---
title: "Stat 5421 Notes: Review of Baby Statistics"
author: "Charles J. Geyer"
date: "`r format(Sys.time(), '%B %d, %Y')`"
output:
    html_document:
        md_extensions: -tex_math_single_backslash
        mathjax: https://cdnjs.cloudflare.com/ajax/libs/mathjax/2.7.1/MathJax.js?config=TeX-AMS-MML_HTMLorMML
    pdf_document:
        latex_engine: xelatex
---

# License

This work is licensed under a Creative Commons
Attribution-ShareAlike 4.0 International License
(http://creativecommons.org/licenses/by-sa/4.0/).

# What is This?

Chapter 1 of the textbook (Agresti) already reviews bits
of the theory of probability and statistics,
but [IMHO](https://en.wiktionary.org/wiki/IMHO) that chapter is not basic
enough for some students.  Hence this.

# Sample, Population, Parameters, and Statistics

## The Fundamental Scam of Baby Statistics

In most (all, [AFAIK](https://en.wiktionary.org/wiki/AFAIK)) intro statistics
classes, the theory of
probability is dumbed down to the theory of simple random sampling from a
finite population.  This makes much of the discussion of probability theory
in such classes wrong or at least wrongheaded or incoherent.
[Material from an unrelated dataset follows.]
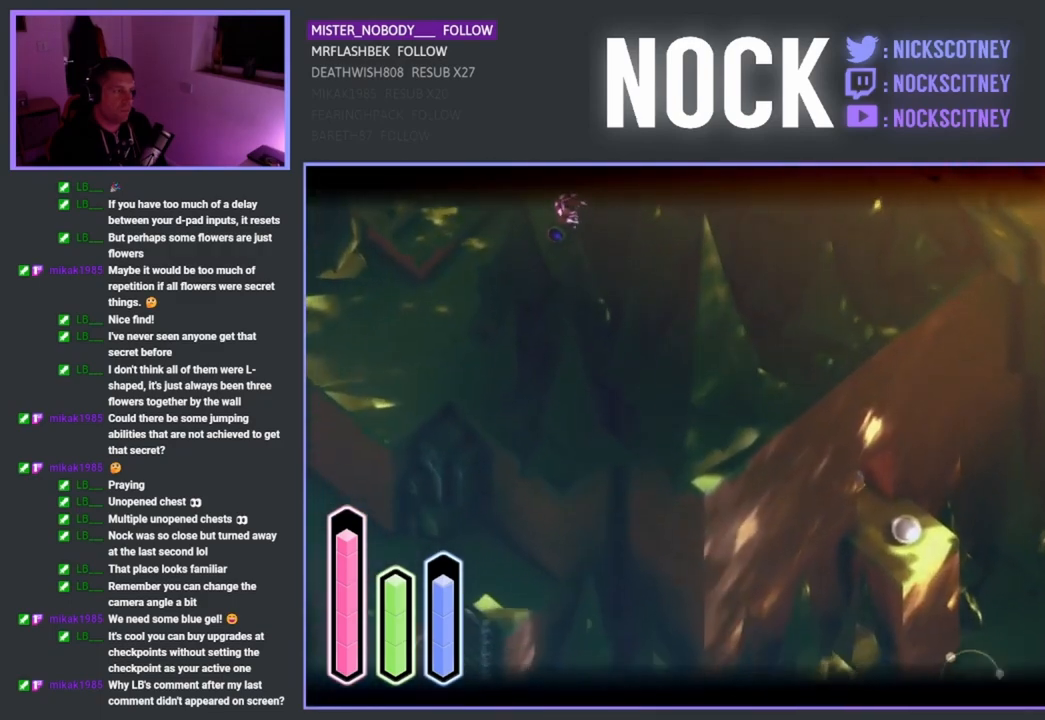
{"dt_ms": 500, "buttons": ["L2"], "left_stick": "down-right", "right_stick": "center", "events": [[450, "left_stick", "down-right"]]}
In real probability theory (like that taught in theory classes
like Stat 4101–4102 or 5101–5102 at the [U of M](https://umn.edu))
probabilities can be any numbers between
zero and one, inclusive, not just rational numbers, as arise in finite
population sampling.  Also in real probability theory we allow infinite
sample spaces (sets of possible outcomes of random processes), and that
requires calculus for actually doing the math (which is why those theory
classes require calculus).  But this course requires neither calculus
nor those theory courses as a prerequisite.  So we will have to handwave
some of the mathematical issues.  But we won't dumb it down quite as much
as baby statistics courses do.

So in statistics we are interested in random "samples" from finite
"populations" except not really.  This language actually makes no sense
when we have infinite sample spaces.  It just becomes a bad metaphor when
we are "sampling" from an infinite "population".

## Independent and Identically Distributed, Probability Distributions

So we replace "sample" and "population" with the notion of *independent and
identically distributed* (IID) data.  What corresponds to the "population" in
the finite-population-sampling picture is a *probability model*, also called
a *probability distribution*.  You may have already met some of these in
previous statistics courses.  Those courses certainly used
the *binomial distribution*, the *normal distribution*, the *t distribution*
and the *F distribution*.  But they may have been very sloppy in their
discussion (dumbing things down to the point of actually being incorrect).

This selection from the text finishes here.